Hubby and I were just saying we've been taking him out of town for years, why are we surprised that he signed at a school 6 hours away...we have taught him to be independent...

Good luck to your son...by the way...hope his hard work gives him his dream.
And the other side of the story Smile

When mine first went away a few years ago yea I missed him dreadfully and probaly (I know I did) call him to much..but after a time I saw all the good things, less laundry, the house stayed cleaner, didn't have to cook so much...etc

BUT THEN, he transfered and came back home to live...and somedays when the laundry is piled up and there is no food in the house but the sink is full of dishes I wish he was still out of state....but it is nice to have someone to mow the lawn again Big Grin
Last edited by sampb
When my oldest son entered 6th grade and all the extracurricular sports were about to begin, a good friend told me to hang on because he would be gone in the blink of an eye. I took her advice to heart and savored every single pitch, every single at bat, and every single other event in his life. He graduated in 2002 and left to play 2 yrs. of juco ball and finally settled in at TX A and M this fall to study geosciences. My youngest just graduated in June of 2004 and we took him to his juco yesterday. And my friend was so-o-o right about that blink of an eye!! Now, I have to grow back up and decide what I want to be! There is a massive whole in my life and my heart. But, I will survive (I think!). I hope this gets easier!
I spoke to a woman whose 24 year old son was killed last week in an auto wreck...her son had just been married for 1 month and his bride was in the car accident and was killed...

She told me through tears, "Go to every game, watch everything your son does, be there for him....it's all too precious to miss."

Even if he just stands in the dugout I plan to catch as many college games as I can...
Last edited by BK'sMOM
Early one morning just as I came to the realization my son was getting ready to leave home, I scribbled down a poem about how I felt . . . and how I wanted him to feel.

A Journey together

We took the task of parenting, as our mothers and fathers had
We helped you seek the good, and always shun the bad.
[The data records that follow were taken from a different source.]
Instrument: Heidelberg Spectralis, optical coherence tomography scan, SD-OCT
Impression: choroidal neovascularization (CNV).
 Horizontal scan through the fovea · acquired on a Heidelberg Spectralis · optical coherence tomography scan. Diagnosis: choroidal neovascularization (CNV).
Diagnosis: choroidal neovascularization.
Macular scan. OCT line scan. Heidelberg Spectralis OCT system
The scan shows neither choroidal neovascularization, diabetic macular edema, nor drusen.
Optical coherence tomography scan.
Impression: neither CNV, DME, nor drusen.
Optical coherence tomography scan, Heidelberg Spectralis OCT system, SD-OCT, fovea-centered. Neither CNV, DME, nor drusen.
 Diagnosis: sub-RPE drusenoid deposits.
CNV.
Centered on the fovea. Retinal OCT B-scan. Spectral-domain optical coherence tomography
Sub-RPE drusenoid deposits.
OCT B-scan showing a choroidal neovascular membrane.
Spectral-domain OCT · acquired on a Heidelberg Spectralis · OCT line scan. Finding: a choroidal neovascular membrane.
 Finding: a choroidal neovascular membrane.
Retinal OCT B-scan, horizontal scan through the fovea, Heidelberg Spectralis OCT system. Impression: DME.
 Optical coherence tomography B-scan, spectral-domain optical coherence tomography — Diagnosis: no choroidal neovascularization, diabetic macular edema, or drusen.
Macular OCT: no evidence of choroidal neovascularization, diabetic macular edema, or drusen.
We woke you in the morning, and hugged you in the eve
We made a home of comfort, always knowing that you’d leave.

But leaving is just a word, that sounds so bad at first
It sounds as if the fledgling bird has fallen from his perch.

But life is such a challenge, that slaps the ill prepared
That passes up the many throngs, as if it did not care.

Accept the challenge like a man, like a pitcher takes the mound
Like batters swinging at the plate, so bases they can round.

But challenge does not come to you, you seek before you find
To sit at home and wait on it is just a waste of time.

So set your course with passion, and map your route with care
And work real hard for everything while giving God his share,

A lonely journey down your course, you’ll think there is no one
A foolish thought you soon will learn, you’ll ALWAYS be our son.
Dad
It's hard to read this thread without a lump in your throat. My son just started classes today at a Texas juco. He's only an hour and a half away,and after coaching him since T-ball, I'm having to resist the urge to go watch he and his new teammates practice. I could easily arrange to make some sales calls in the area, but I'm doing my best to resist the temptation. I've only called him twice today. I know I need to back off, but it's tough.